Piers Anthony: And Eternity

Nachgereicht
Piers Anthony: And Eternity
7. und abschließender Band der Inkarnationen der Unsterblichkeit
(Grafton Books 1990)


Nachgereicht ist nicht so sehr das neue Buch von Piers Anthony, sondern von mir wird diese Rezension zu meinem Artikel in SOLAR-X 25 nachträglich geliefert. Erst jetzt konnte ich den abschließenden Band des Zyklus' auftreiben, den ich in der Rezension schon als geplant erwähnte. Übrigens habe ich mich damals verschrieben, "For the Love of Evil" ist natürlich der sechste Teil und nicht der siebente. Geplant waren aber tatsächlich zunächst nur fünf.
Nachdem der Autor in sechs Büchern seine Welt hat entstehen lassen, um sie immer wieder zu bedrohen und doch noch zu retten, folgt nun der große und letzte Showdown. Freilich wird die Welt weiterbestehen, es wäre sehr verwunderlich gewesen, hätte es keinen solchen positiven Schluß gegeben. In den sechs vorausgehenden Büchern beschreibt der Autor die Erfahrungen der Inkarnationen des Todes, der Zeit, des Schicksals, des Krieges, der Natur und des Bösen. Es wird eine erdartige Welt vorgestellt, in der fast alles so ist wie in unserer, nur daß die Magie gleichberechtigt neben der Wissenschaft im Alltag benutzt wird. Politisch und sozial ist alles andere sehr ähnlich. Nicht immer den Menschen bewußt, wird das Geschick dieser Erde von den Unsterblichen gelenkt, oder vielmehr von sterblichen Menschen, die das Amt eines Unsterblichen übernehmen.

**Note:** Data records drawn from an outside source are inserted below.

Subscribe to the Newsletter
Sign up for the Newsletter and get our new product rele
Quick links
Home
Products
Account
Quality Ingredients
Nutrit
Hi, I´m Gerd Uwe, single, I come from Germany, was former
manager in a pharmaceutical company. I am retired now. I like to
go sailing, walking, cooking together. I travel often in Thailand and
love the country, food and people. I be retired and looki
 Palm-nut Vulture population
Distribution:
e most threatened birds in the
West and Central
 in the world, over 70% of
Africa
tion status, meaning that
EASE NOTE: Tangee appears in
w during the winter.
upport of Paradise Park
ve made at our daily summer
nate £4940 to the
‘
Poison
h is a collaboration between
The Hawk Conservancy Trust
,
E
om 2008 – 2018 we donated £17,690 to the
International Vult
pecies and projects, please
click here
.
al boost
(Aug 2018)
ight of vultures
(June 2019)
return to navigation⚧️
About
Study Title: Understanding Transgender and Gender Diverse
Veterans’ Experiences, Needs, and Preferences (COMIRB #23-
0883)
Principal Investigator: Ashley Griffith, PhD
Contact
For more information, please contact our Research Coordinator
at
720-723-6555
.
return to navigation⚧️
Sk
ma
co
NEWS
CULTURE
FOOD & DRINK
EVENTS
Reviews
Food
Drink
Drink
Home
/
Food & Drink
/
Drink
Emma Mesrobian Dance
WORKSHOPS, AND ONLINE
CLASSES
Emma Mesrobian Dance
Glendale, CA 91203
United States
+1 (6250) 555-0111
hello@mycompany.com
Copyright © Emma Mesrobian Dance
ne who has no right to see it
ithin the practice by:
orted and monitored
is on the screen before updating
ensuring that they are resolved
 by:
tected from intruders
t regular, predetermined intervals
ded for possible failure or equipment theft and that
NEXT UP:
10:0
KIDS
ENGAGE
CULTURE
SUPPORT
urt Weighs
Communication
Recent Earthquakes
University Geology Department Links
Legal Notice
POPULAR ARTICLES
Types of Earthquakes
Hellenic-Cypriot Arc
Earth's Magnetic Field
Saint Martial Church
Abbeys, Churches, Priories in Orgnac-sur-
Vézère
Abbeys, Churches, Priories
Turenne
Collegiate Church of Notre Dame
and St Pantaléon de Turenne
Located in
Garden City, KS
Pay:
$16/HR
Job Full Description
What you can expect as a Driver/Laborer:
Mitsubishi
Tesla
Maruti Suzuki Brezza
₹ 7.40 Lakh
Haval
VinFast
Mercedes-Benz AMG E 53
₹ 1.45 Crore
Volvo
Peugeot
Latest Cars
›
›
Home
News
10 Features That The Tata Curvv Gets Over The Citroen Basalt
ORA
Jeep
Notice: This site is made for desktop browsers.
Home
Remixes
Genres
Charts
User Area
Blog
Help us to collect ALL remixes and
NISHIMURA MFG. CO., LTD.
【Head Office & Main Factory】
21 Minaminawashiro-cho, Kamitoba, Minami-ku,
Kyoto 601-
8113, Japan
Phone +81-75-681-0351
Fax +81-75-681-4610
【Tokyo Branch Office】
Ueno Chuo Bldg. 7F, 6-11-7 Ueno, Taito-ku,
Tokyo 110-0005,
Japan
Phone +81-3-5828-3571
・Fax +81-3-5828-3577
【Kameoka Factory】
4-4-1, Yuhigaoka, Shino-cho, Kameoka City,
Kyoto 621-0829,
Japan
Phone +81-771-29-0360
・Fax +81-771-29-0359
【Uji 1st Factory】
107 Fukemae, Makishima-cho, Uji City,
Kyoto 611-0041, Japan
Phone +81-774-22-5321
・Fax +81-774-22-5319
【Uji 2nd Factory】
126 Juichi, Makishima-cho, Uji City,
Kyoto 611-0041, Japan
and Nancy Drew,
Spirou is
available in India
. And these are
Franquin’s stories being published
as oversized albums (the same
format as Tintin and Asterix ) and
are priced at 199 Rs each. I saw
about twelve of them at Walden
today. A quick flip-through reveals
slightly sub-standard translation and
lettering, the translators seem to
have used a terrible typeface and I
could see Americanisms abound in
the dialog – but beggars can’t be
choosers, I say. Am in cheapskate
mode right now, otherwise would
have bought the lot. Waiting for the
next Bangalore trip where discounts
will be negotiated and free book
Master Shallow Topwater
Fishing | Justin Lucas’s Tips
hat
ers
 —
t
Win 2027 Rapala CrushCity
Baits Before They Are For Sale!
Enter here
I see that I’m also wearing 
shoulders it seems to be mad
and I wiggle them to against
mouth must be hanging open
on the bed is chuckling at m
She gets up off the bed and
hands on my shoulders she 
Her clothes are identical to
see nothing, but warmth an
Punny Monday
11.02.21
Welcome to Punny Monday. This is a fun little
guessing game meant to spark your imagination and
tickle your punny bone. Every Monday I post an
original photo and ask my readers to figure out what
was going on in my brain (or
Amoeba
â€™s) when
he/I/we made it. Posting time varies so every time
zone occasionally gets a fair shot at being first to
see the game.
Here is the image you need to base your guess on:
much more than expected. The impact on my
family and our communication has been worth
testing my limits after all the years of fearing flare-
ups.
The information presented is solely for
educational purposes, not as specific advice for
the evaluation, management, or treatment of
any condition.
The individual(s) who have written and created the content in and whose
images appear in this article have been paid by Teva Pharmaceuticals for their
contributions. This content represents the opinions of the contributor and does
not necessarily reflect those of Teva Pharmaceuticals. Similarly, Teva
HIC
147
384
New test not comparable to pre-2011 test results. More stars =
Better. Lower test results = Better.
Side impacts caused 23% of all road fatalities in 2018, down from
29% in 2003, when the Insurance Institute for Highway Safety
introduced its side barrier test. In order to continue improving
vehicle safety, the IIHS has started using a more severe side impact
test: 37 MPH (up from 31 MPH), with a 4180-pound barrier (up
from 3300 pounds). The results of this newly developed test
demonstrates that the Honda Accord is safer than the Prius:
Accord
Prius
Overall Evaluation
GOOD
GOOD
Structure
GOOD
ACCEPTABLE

Die Inkarnationen also. Außerdem stellt Anthony ausführlich die Beziehungen der Inkarnationen untereinander und zu bestimmten Menschen dar. Eine wichtige Person, die sich durch die Handlung aller Bände zieht, ist Luna Kaftan, jetzt Senatorin und Trägerin eines entscheidenden Votums in der nächsten Zukunft. Sie ist irgendwie mit allen Inkarnationen verwandt oder enger bekannt, z.B. ist der Tod ihr Geliebter.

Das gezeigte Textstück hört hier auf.